[Opening Input section]
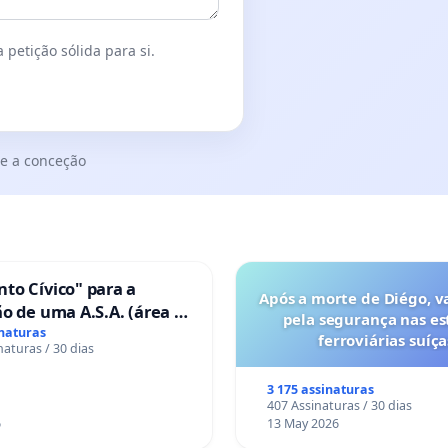
 petição sólida para si.
e a conceção
to Cívico" para a
Após a morte de Diégo, v
o de uma A.S.A. (área de
pela segurança nas es
 para autocaravanas) em
inaturas
ferroviárias suíça
naturas / 30 dias
3 175 assinaturas
407 Assinaturas / 30 dias
6
13 May 2026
[Closing Input section]
Copy every entry exactly, leaving out the pictures.

» Your response:
 petição sólida para si.
e a conceção
to Cívico" para a
Após a morte de Diégo, v
o de uma A.S.A. (área de
pela segurança nas es
 para autocaravanas) em
inaturas
ferroviárias suíça
naturas / 30 dias
3 175 assinaturas
407 Assinaturas / 30 dias
6
13 May 2026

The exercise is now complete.